A-Rod boasted a 9.4 WAR, a 1.067 OPS, and 54 homers, headlining an offense that still featured peak Jorge Posada, Derek Jeter, Hideki Matsui, Bobby Abreu, Jason Giambi, and Robinson Canó. It’s almost unfathomable that they didn’t boat race the rest of the major leagues.
Somehow, their abysmal, fourth-worst in the majors defense, and below average, 18th-ranked pitching staff was able to undo much of that offensive firepower, especially in the first half of the season. However, by the season’s end, the Yankees had surged to the fourth-best record in the majors, but still trailed Boston by two games, earning them an automatic ALDS matchup against Cleveland.
CC Sabathia and company were able to limit the damage done by Yankee bats, while Chien-Ming Wang imploded to the tune of 12 earned across 5.2 innings in his pair of starts. The Yankees thus fell to Cleveland in four games.
At the mid-point of that season, before turning things around, a handful of members from the greatest comeback team in baseball history spoke on whether they thought the stumbling 2007 club could still make a deep run into the postseason when congregated at the annual Old-Timers’ Day game.
Coming off of a World Series win in 1977, the Yankees found themselves in a 14.5-game hole behind the Red Sox into July. Backed by the eventual Cy Young winner, Ron Guidry, whose 25 wins and 1.74 ERA each led the majors, the Yankees got red-hot, eventually catching Boston to force a 163rd single-elimination playoff game to determine the winner of the AL East.
Trailing in that game 2-0, Bucky Dent drilled one of the most famous homers in baseball history; his three-run homer over the Green Monster gave the Yankees a lead they never relinquished. Led by Guidry’s steadying presence, the Yankees cruised through the ALCS, beating the Kansas City Royals in three of four games to advance to the World Series.

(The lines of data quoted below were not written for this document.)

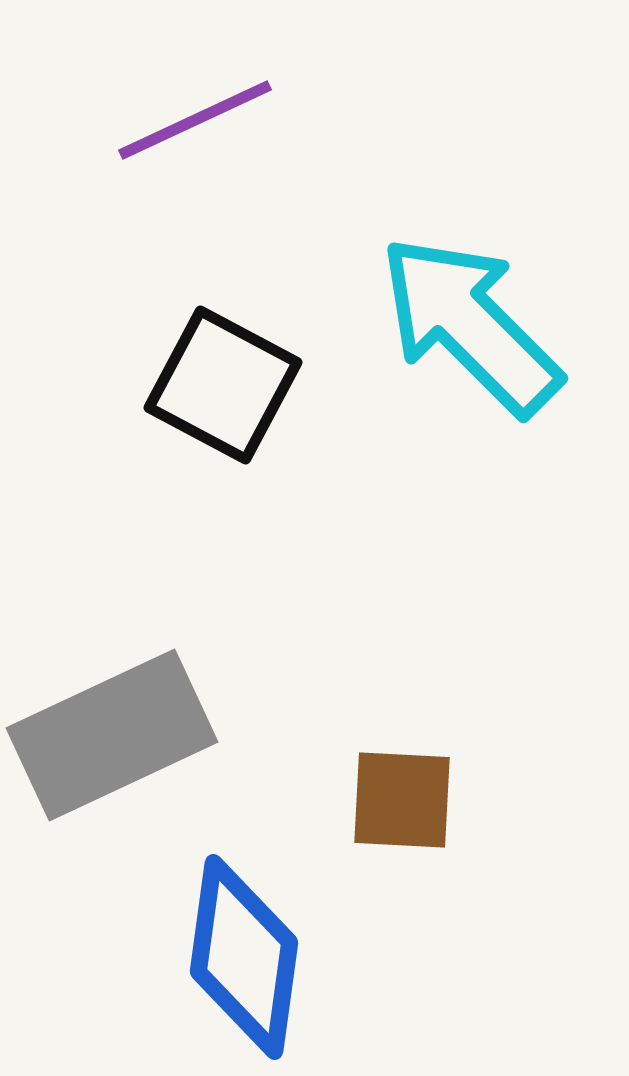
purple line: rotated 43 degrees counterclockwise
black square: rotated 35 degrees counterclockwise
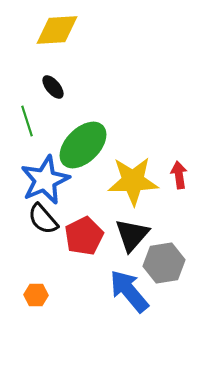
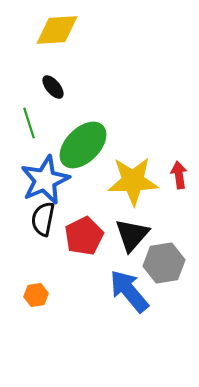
green line: moved 2 px right, 2 px down
black semicircle: rotated 52 degrees clockwise
orange hexagon: rotated 10 degrees counterclockwise
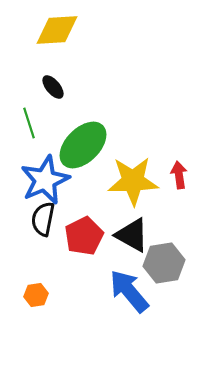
black triangle: rotated 42 degrees counterclockwise
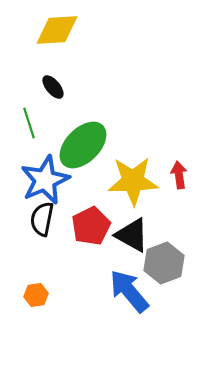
black semicircle: moved 1 px left
red pentagon: moved 7 px right, 10 px up
gray hexagon: rotated 12 degrees counterclockwise
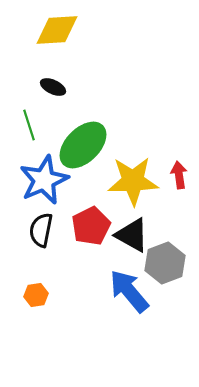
black ellipse: rotated 25 degrees counterclockwise
green line: moved 2 px down
blue star: moved 1 px left
black semicircle: moved 1 px left, 11 px down
gray hexagon: moved 1 px right
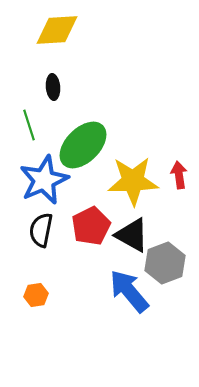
black ellipse: rotated 60 degrees clockwise
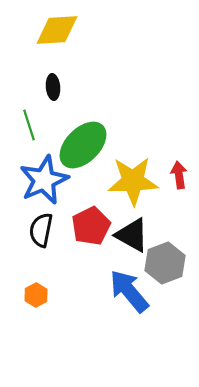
orange hexagon: rotated 20 degrees counterclockwise
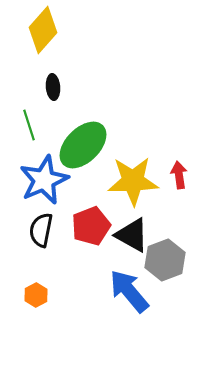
yellow diamond: moved 14 px left; rotated 45 degrees counterclockwise
red pentagon: rotated 6 degrees clockwise
gray hexagon: moved 3 px up
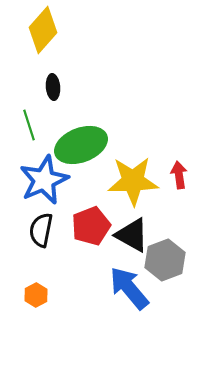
green ellipse: moved 2 px left; rotated 24 degrees clockwise
blue arrow: moved 3 px up
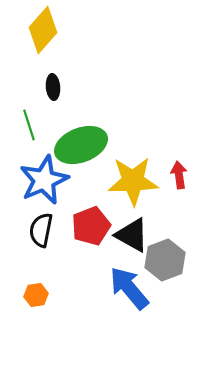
orange hexagon: rotated 20 degrees clockwise
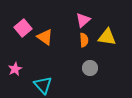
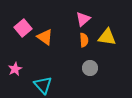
pink triangle: moved 1 px up
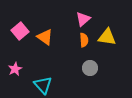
pink square: moved 3 px left, 3 px down
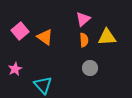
yellow triangle: rotated 12 degrees counterclockwise
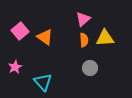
yellow triangle: moved 2 px left, 1 px down
pink star: moved 2 px up
cyan triangle: moved 3 px up
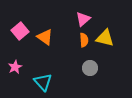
yellow triangle: rotated 18 degrees clockwise
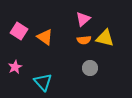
pink square: moved 1 px left; rotated 18 degrees counterclockwise
orange semicircle: rotated 88 degrees clockwise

Against the Dodgers, the Yankees fell down two games to none before ripping off four straight wins to become champs for the second straight season. Dent followed up his epic Game 163 performance by hitting over .400 in the World Series, leading all players with a 18.44 percent cWPA thanks to a cluster of clutch RBI, and earning the World Series MVP.
When comparing the 2007 club to their own 1978 world-beating edition, the handful of legends present were quick to admit the Yankees hadn’t played up to their standards early on, and expected that team to eventually turn things around as they did. However, they all noted that the pitching on the 2007 team paled in comparison to that of the 1978’s staff highlighted by Guidry, lights-out closer Goose Gossage, and 20-game winner Ed Figueroa.
Specifically, centerfielder Paul Blair noted, “Until they get their pitching staff doing the job they’re supposed to do they don’t have a chance ... They have to sustain long winning streaks. They don’t have the staff to do it.” Reggie Jackson bluntly tacked on, “We had better pitching ... We had great players and we were tough, but we had better pitching.”
The 2021 Yankees have all the offensive upside of the 2007 team, and the run preventing possibilities of that 1978 squad. Per the old-timers’ assessments of that ‘07 team, this year’s roster has ample talent on both sides of the ball to go the distance, even if they’re a ways away from putting it all together on the field. Before they can set their sights on the World Series, they’d best take care of tomorrow, at-bat by at-bat, and pitch by pitch, lest they conclude their season with a heartless, “1, 2, 3 ... Cancun.”